But it is hard to argue that you acted in self defense when the victim
has 31 stab wounds.
Kevin was charged with capital murder, punishable by death. The most
serious of charges, capital murder is generally reserved for the worst
of the worst: cop killers, serial killers, terrorists. Kevin's crime,
although horrible and pointless and rash, would not have been charged
as a capital case in most jurisdictions. But he killed a man in Texas,
which executes more of its prisoners than any other state in the Union.
Then there were the letters.

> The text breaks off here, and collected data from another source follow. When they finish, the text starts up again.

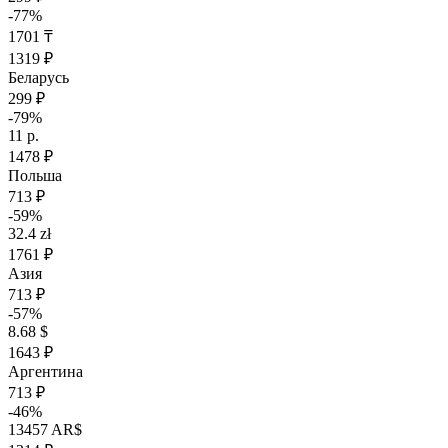
-77%
1701 ₸
1319 ₽
Беларусь
299 ₽
-79%
11 р.
1478 ₽
Польша
713 ₽
-59%
32.4 zł
1761 ₽
Азия
713 ₽
-57%
8.68 $
1643 ₽
Аргентина
713 ₽
-46%
13457 AR$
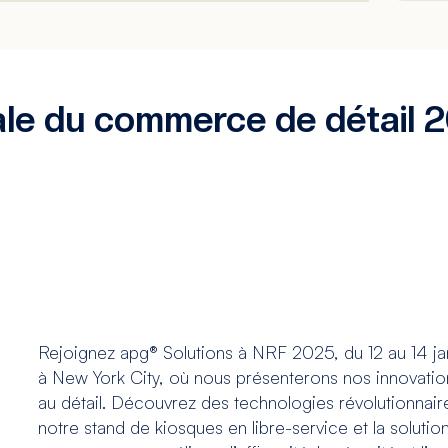
ale du commerce de détail 
Rejoignez apg® Solutions à NRF 2025, du 12 au 14 ja
à New York City, où nous présenterons nos innovatio
au détail. Découvrez des technologies révolutionnaire
notre stand de kiosques en libre-service et la solutio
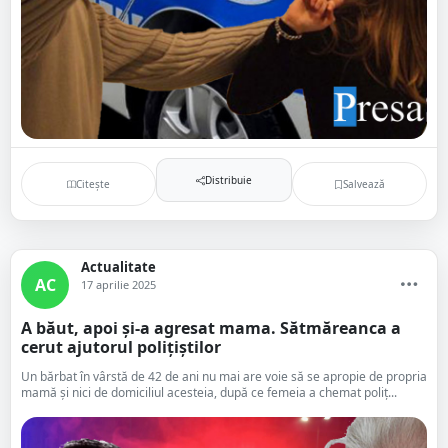
Distribuie
Citește
Salvează
Actualitate
AC
17 aprilie 2025
A băut, apoi și-a agresat mama. Sătmăreanca a
cerut ajutorul polițiștilor
Un bărbat în vârstă de 42 de ani nu mai are voie să se apropie de propria
mamă și nici de domiciliul acesteia, după ce femeia a chemat poliț...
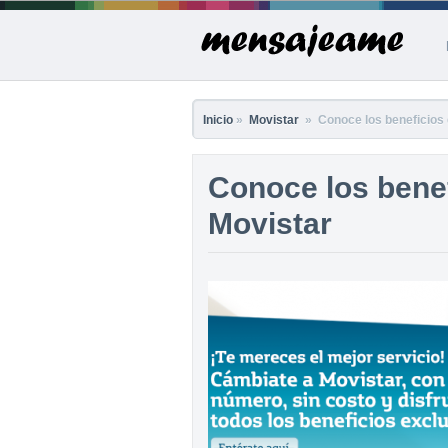
Inicio
»
Movistar
» Conoce los beneficios 
Conoce los benef
Movistar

While he was in jail awaiting trial,
Kevin learned that his wife was pregnant with another man's child and
was going to file for divorce. Despondent, suicidal, powerless, Kevin
wrote to the judge and the district attorney, threatening to kill them
if he ever got out of prison. He signed the letter to the judge in his
own blood.
Kevin didn't actually intended to kill anybody. He wanted them to kill
him. The letters were, in effect, suicide notes. And they were successful.
The letters sealed his fate. Without them, he might not have been charged
with capital murder; he might not have been sentenced to death.

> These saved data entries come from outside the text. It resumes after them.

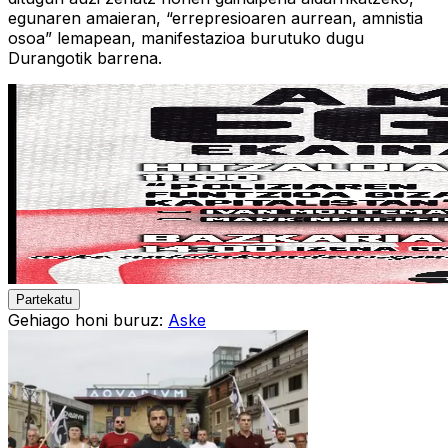
egunaren amaieran, “errepresioaren aurrean, amnistia
osoa” lemapean, manifestazioa burutuko dugu
Durangotik barrena.
Partekatu
Gehiago honi buruz:
Aske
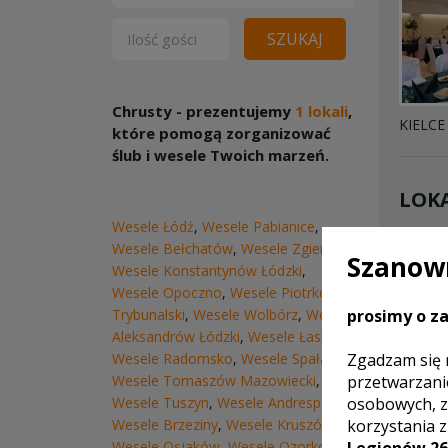
SZUKAJ
Chrusty - prezentujemy
1 lokali
,
KIELCE
które pomogą zorganizować
ślub i wesele Twoich marzeń.
LOKA
Wesele Łódź
,
Wesele Pabianice
,
Wesele Bełchatów
,
Wesele Zgierz
,
Szanown
Wesele Konstantynów Łódzki
,
Wesele Opoczno
,
Wesele Piotrków
Trybunalski
,
Wesele Wolbórz
,
Wesele
prosimy o za
Aleksandrów Łódzki
,
Wesele Łask
,
Wesele Radomsko
,
Wesele Spała
,
Zgadzam się 
Wesele Tomaszów Mazowiecki
,
przetwarzani
Wesele Tuszyn
,
Wesele Andrespol
,
osobowych, z
Wesele Brzeziny
,
Wesele Kruszów
,
korzystania 
Wesele Osjaków
,
Wesele Ozorków
,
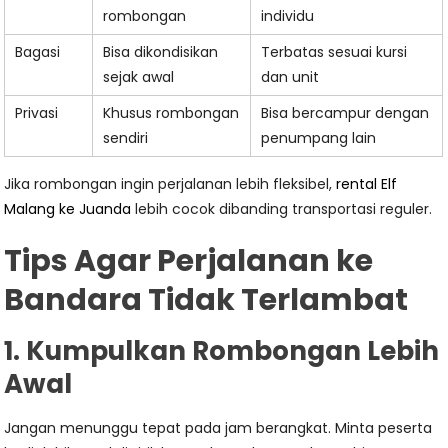
rombongan
individu
Bagasi
Bisa dikondisikan
Terbatas sesuai kursi
sejak awal
dan unit
Privasi
Khusus rombongan
Bisa bercampur dengan
sendiri
penumpang lain
Jika rombongan ingin perjalanan lebih fleksibel,
rental Elf
Malang ke Juanda
lebih cocok dibanding transportasi reguler.
Tips Agar Perjalanan ke
Bandara Tidak Terlambat
1. Kumpulkan Rombongan Lebih
Awal
Jangan menunggu tepat pada jam berangkat. Minta peserta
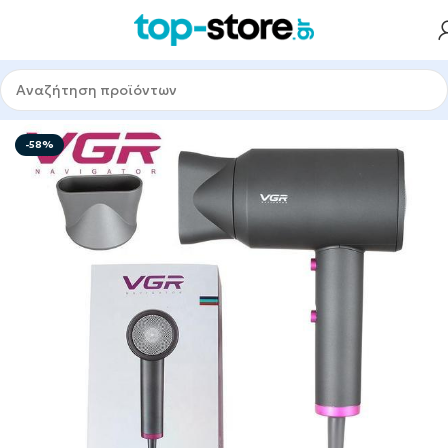
Αρχική σελίδα
-58%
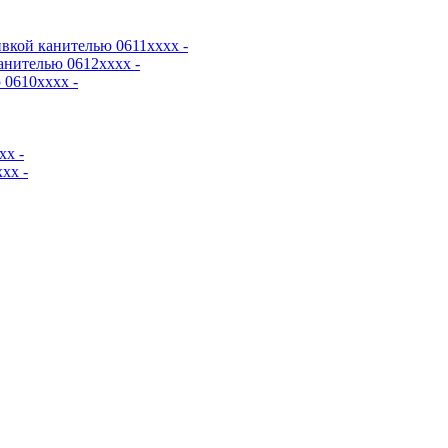
вкой канителью 0611хххх -
анителью 0612хххх -
0610хххх -
хх -
хх -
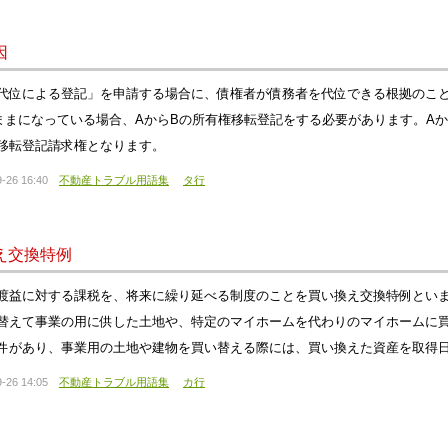
因
代位による登記」を申請する場合に、債権者が債務者を代位できる根拠のこと
ままになっている場合、AからBの所有権移転登記をする必要があります。A
移転登記請求権となります。
-26 16:40
不動産トラブル用語集
タ行
え交換特例
渡益に対する課税を、将来に繰り延べる制度のことを買い換え交換特例とい
替えて事業の用に供した土地や、特定のマイホームを代わりのマイホームに
件があり、事業用の土地や建物を買い替える際には、買い換えた資産を取得日
-26 14:05
不動産トラブル用語集
カ行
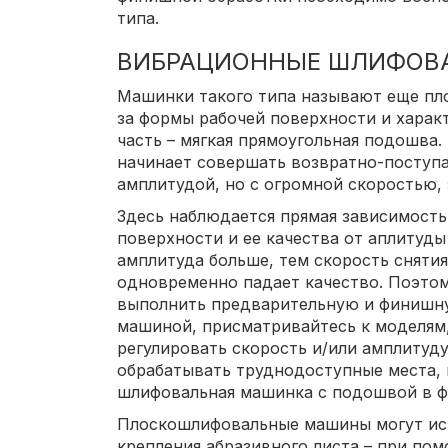
типа.
ВИБРАЦИОННЫЕ ШЛИФОВ
Машинки такого типа называют еще пл
за формы рабочей поверхности и характ
часть – мягкая прямоугольная подошва
начинает совершать возвратно-поступ
амплитудой, но с огромной скоростью, з
Здесь наблюдается прямая зависимость
поверхности и ее качества от аплитуд
амплитуда больше, тем скорость сняти
одновременно падает качество. Поэтом
выполнить предварительную и финишн
машиной, присматривайтесь к моделям
регулировать скорость и/или амплитуду
обрабатывать труднодоступные места, 
шлифовальная машинка с подошвой в ф
Плоскошлифовальные машины могут ис
крепления абразивного листа – при по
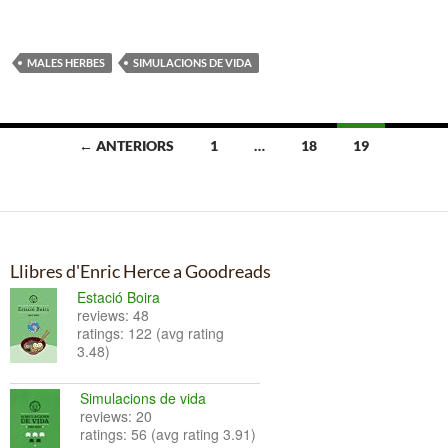
MALES HERBES
SIMULACIONS DE VIDA
Navegació
← ANTERIORS
1
…
18
19
per
les
entrades
Llibres d'Enric Herce a Goodreads
Estació Boira
reviews: 48
ratings: 122 (avg rating
3.48)
Simulacions de vida
reviews: 20
ratings: 56 (avg rating 3.91)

The formal preparation for Kevin's execution began that December Wednesday
at noon. A corrections officer came to the visiting room where Kevin
sat with his ex-wife (they had reconciled over the years) and his long-time
pen pal from Switzerland and said, "It's time to go Zimmerman."
Kevin was handcuffed and taken back to the death row area of the prison
in Livingston. There he stripped, was cavity searched and scanned with
a metal detector. Then he was checked again. A guard handed him a pair
of clean white boxer shorts, a scratchy prison jumpsuit and cloth slippers.
He changed into the clothes and waited to be shackled.
A belt was secured around his waist. It had chains running down to
his feet which were connected to metal cuffs around his ankles. His
hands were cuffed in front of him, and those cuffs were attached to
the waist belt. Thus shackled, he could walk no faster than a shuffle,
nor catch himself if he started to fall, nor scratch his own nose. It
also, of course, made it impossible for him to escape.
Kevin was escorted outside by the warden, two captains and more than
a dozen other officers. This troop placed Kevin into the back of a caged
van for the ride to the Walls Unit in Huntsville where he was to be
executed.
Kevin says he felt a deep peace and joy as he sat in the back of the
van. He smiled as he watched the scenery of everyday life go by -- people
walking, children playing, folks sitting on their porches. He recognized
that those people had a physical freedom which he had been denied, but
he believed that he was about to experience the ultimate freedom --
freedom from life on death row; release to the great paradise of the
afterlife.
His solace was broken only by the conversation of the guards transporting
him. They spoke among themselves -- although it was obvious they intended
Kevin to hear -- about how murderers deserved to die, about how much
they despised the inmates. But even this could not destroy Kevin's mood.